It's 2 a.m. and I'm up again. I really thought that after the past 2 nights of forcing a big sleep chunk (12 hours each night to be exact) with the help of Tylenol PM I would be over the jetlag hump. But it appears not as I went to sleep at about 10:30 last night and promptly woke up at 1:30 feeling fully awake. Not cool.
So, you get to hear about about trip. Not the whole trip as I do hope to sleep again at some point, but we'll start with a quick recount of our departure from India...
Katherine knew we were coming to Virginia. I don't know if she remembered when, but she figured it out by snooping through my iMac calendar months earlier. Figures. Rebecca had an idea but no specifics. The boys didn't have a clue. So about an hour before we left for the airport and just when they were thinking about changing into PJs and hitting the hay, we told them our plans. Nicholas set about packing when I told him it was done and even precious, smelly Woof-Woof was already stored away. The boys were thrilled as wistful moments were had the previous days. Oh, how they wished they could be in Virginia too. We made it to the airport in record time, passed through two levels of security before getting to the check-in line which then took 1 hour and 45 minutes to sit through. Jonathon prfoundly commented: "The Indian flag lies. It says India keeps moving, but it doesn't. It stops." I'm sure he learned that from Indian Studies at school, from the wheel in the middle of the flag.

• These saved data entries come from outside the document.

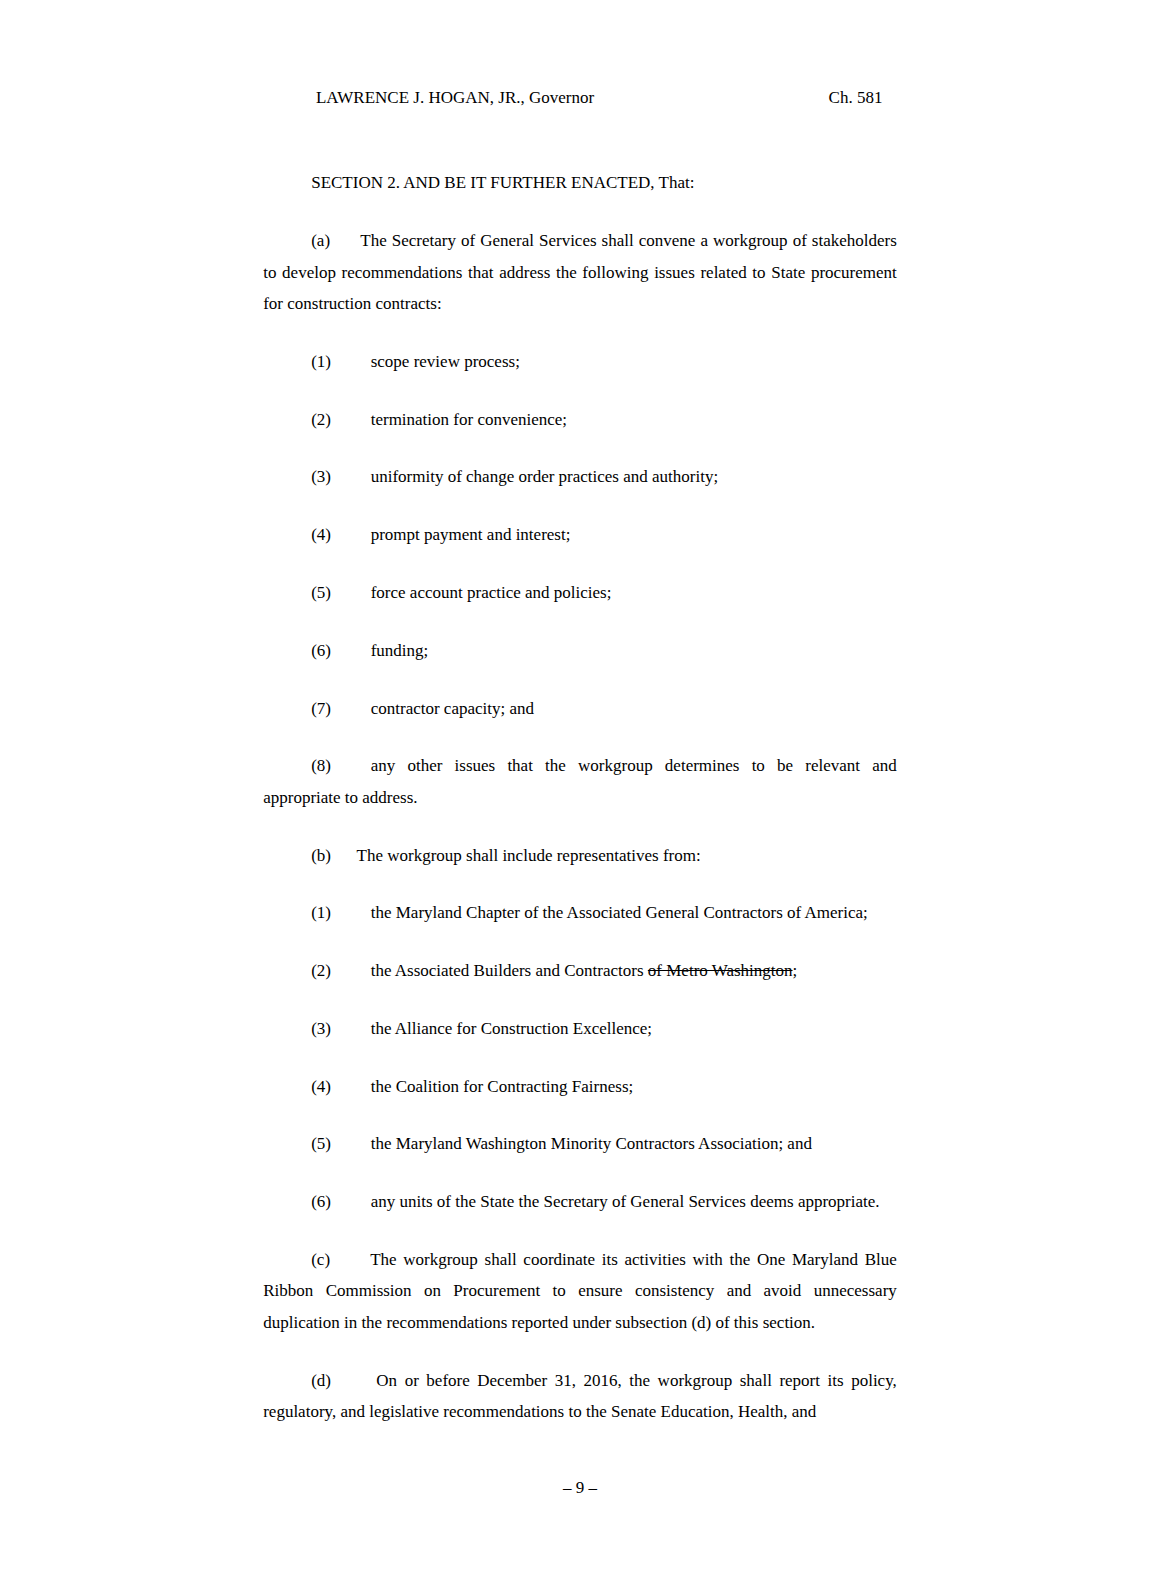LAWRENCE J. HOGAN, JR., Governor Ch. 581
SECTION 2. AND BE IT FURTHER ENACTED, That:
(a) The Secretary of General Services shall convene a workgroup of stakeholders to develop recommendations that address the following issues related to State procurement for construction contracts:
(1) scope review process;
(2) termination for convenience;
(3) uniformity of change order practices and authority;
(4) prompt payment and interest;
(5) force account practice and policies;
(6) funding;
(7) contractor capacity; and
(8) any other issues that the workgroup determines to be relevant and appropriate to address.
(b) The workgroup shall include representatives from:
(1) the Maryland Chapter of the Associated General Contractors of America;
(2) the Associated Builders and Contractors of Metro Washington;
(3) the Alliance for Construction Excellence;
(4) the Coalition for Contracting Fairness;
(5) the Maryland Washington Minority Contractors Association; and
(6) any units of the State the Secretary of General Services deems appropriate.
(c) The workgroup shall coordinate its activities with the One Maryland Blue Ribbon Commission on Procurement to ensure consistency and avoid unnecessary duplication in the recommendations reported under subsection (d) of this section.
(d) On or before December 31, 2016, the workgroup shall report its policy, regulatory, and legislative recommendations to the Senate Education, Health, and
– 9 –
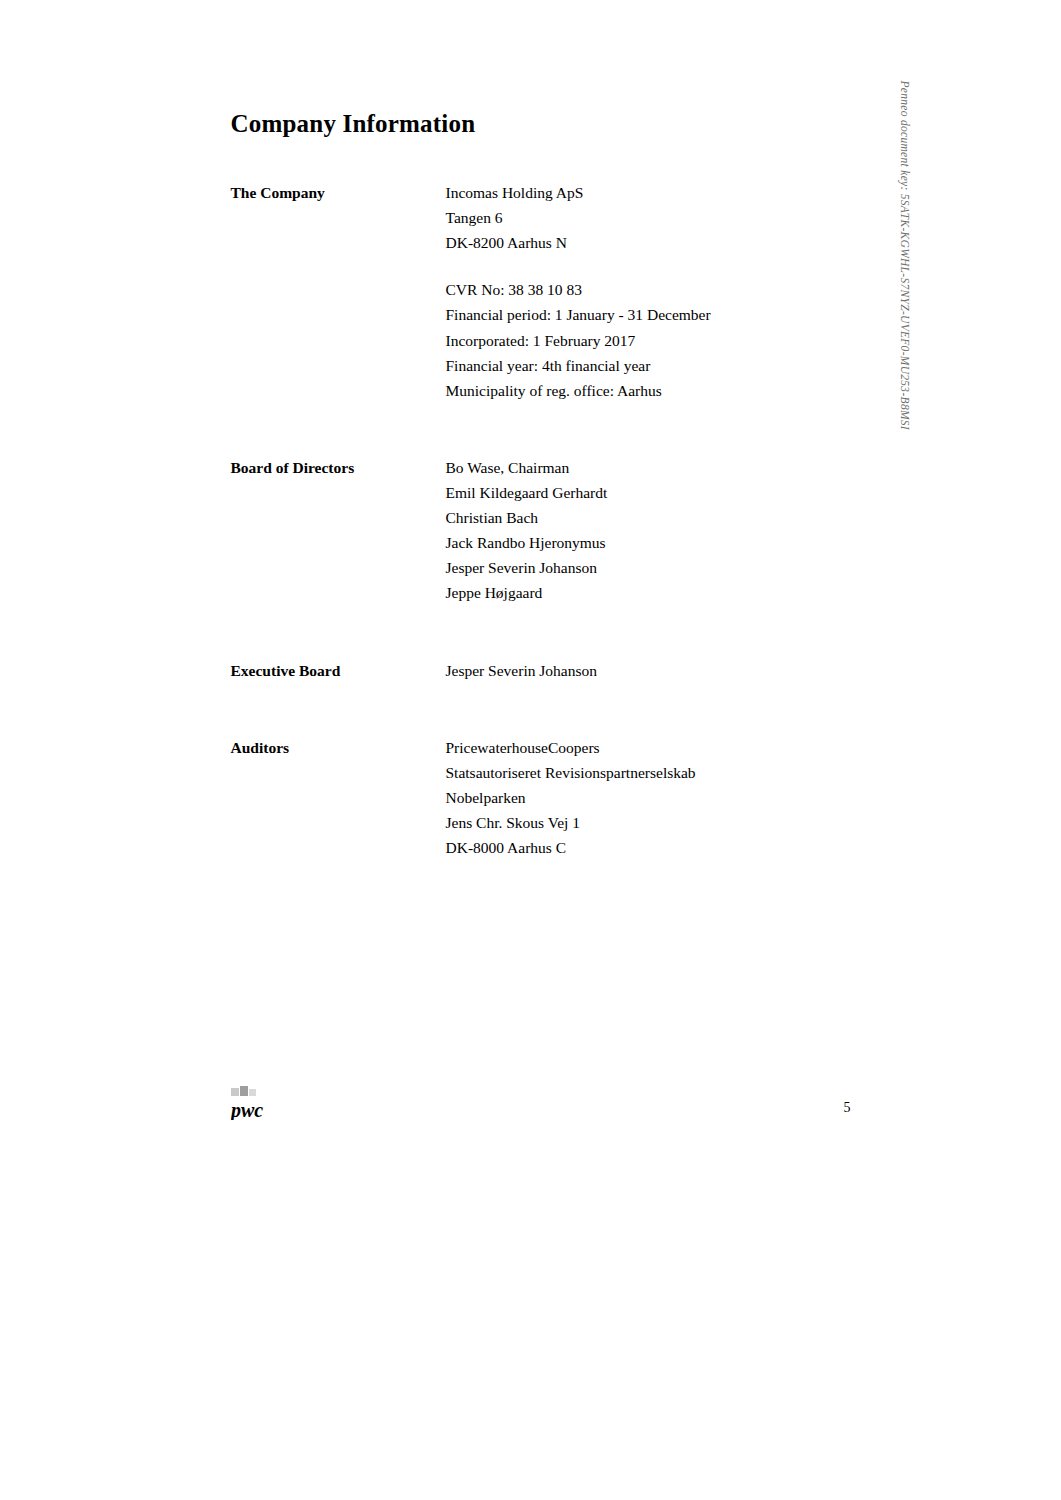Company Information
| The Company | Incomas Holding ApS Tangen 6 DK-8200 Aarhus N |
| | CVR No: 38 38 10 83 Financial period: 1 January - 31 December Incorporated: 1 February 2017 Financial year: 4th financial year Municipality of reg. office: Aarhus |
| Board of Directors | Bo Wase, Chairman Emil Kildegaard Gerhardt Christian Bach Jack Randbo Hjeronymus Jesper Severin Johanson Jeppe Højgaard |
| Executive Board | Jesper Severin Johanson |
| Auditors | PricewaterhouseCoopers Statsautoriseret Revisionspartnerselskab Nobelparken Jens Chr. Skous Vej 1 DK-8000 Aarhus C |
Penneo document key: 5SATK-KGWHL-S7NYZ-UVEF0-MU253-B8MSI
pwc
5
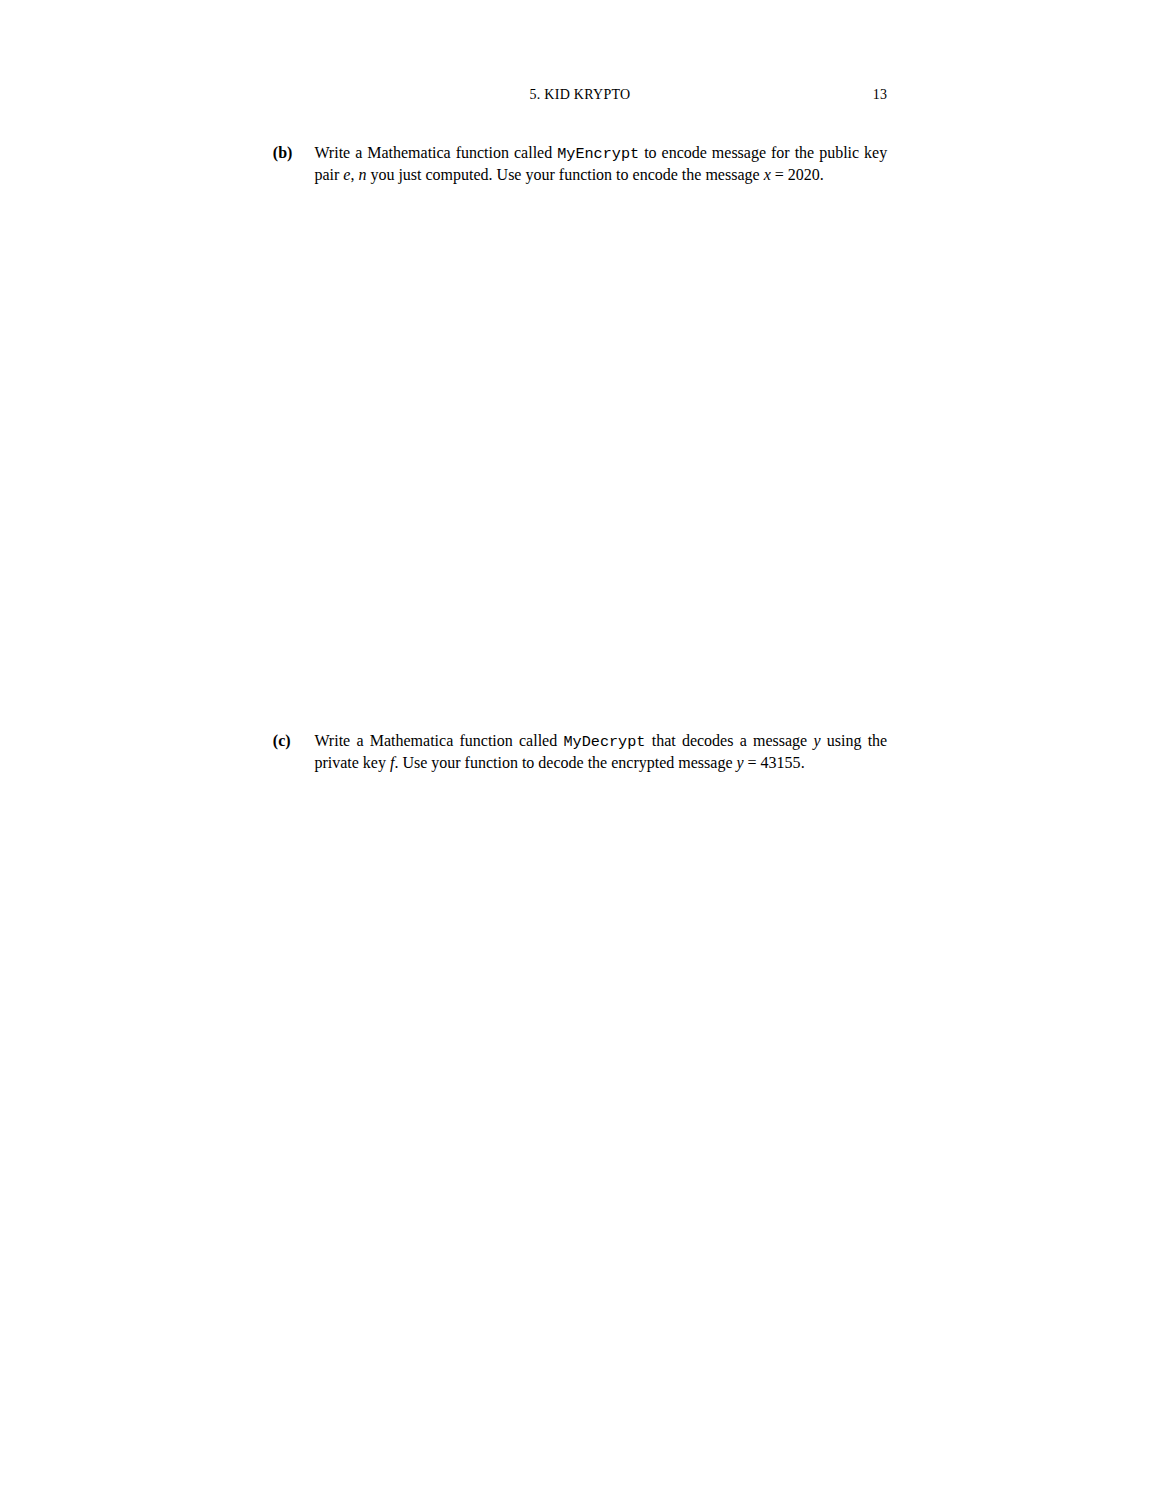5. Kid Krypto 13
(b)
Write a Mathematica function called MyEncrypt to encode message for the public key pair e, n you just computed. Use your function to encode the message x = 2020.
(c)
Write a Mathematica function called MyDecrypt that decodes a message y using the private key f. Use your function to decode the encrypted message y = 43155.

It didn't help that one of the tickets, mine in fact, had the incorrect gender listed and the reservations numbers weren't consecutive. That alone took a half hour to fix, after previous flyers had already held up the line with their stuanch belief that they could have an enormous suitcase and more than the alotted -1- carry-on per person on board with them. The Chennai airport is ridiculous on that front, allowing a single carry-on. It's the airports doing, not the airline, and it doesn't matter the size. A purse or a laptop bag is the same as a bona fide carry-on to them and they will not let you bring more.
Jonathon fell asleep while the counter people wrestled with the manager or the computer or something, insisting I was female. Why that didn't take a single click of a button I do not know. But he got in a 30 minute power nap and was good to go until we boarded. Then we all had a miserable attempt at sleep in cattle car, something I have sworn much like Scarlett O'Hara to never do again. Awful awful. Awful.
The 2 hours in Frankfurt were a blur, the second flight was relatively painless and we landed to see my parents and the girls waiting for us. But right before that was Immigration and our Immigration Officer Jami. We hadn't been home in two years and I brought a gift for the person who officially welcomed us home. Officer Jami got a little elephant to hang on his cubicle.
Being back was a beautiful thing, seeing the girls, my parents, and made even better by the glorious weather outside. I already wrote about the ease of the U.S., just driving down the road can be a pleasure. No one drives in India for fun. Ever. But those wide, clean, open roads of home are the stuff of dreams. You have to live in India or someplace like it to understand.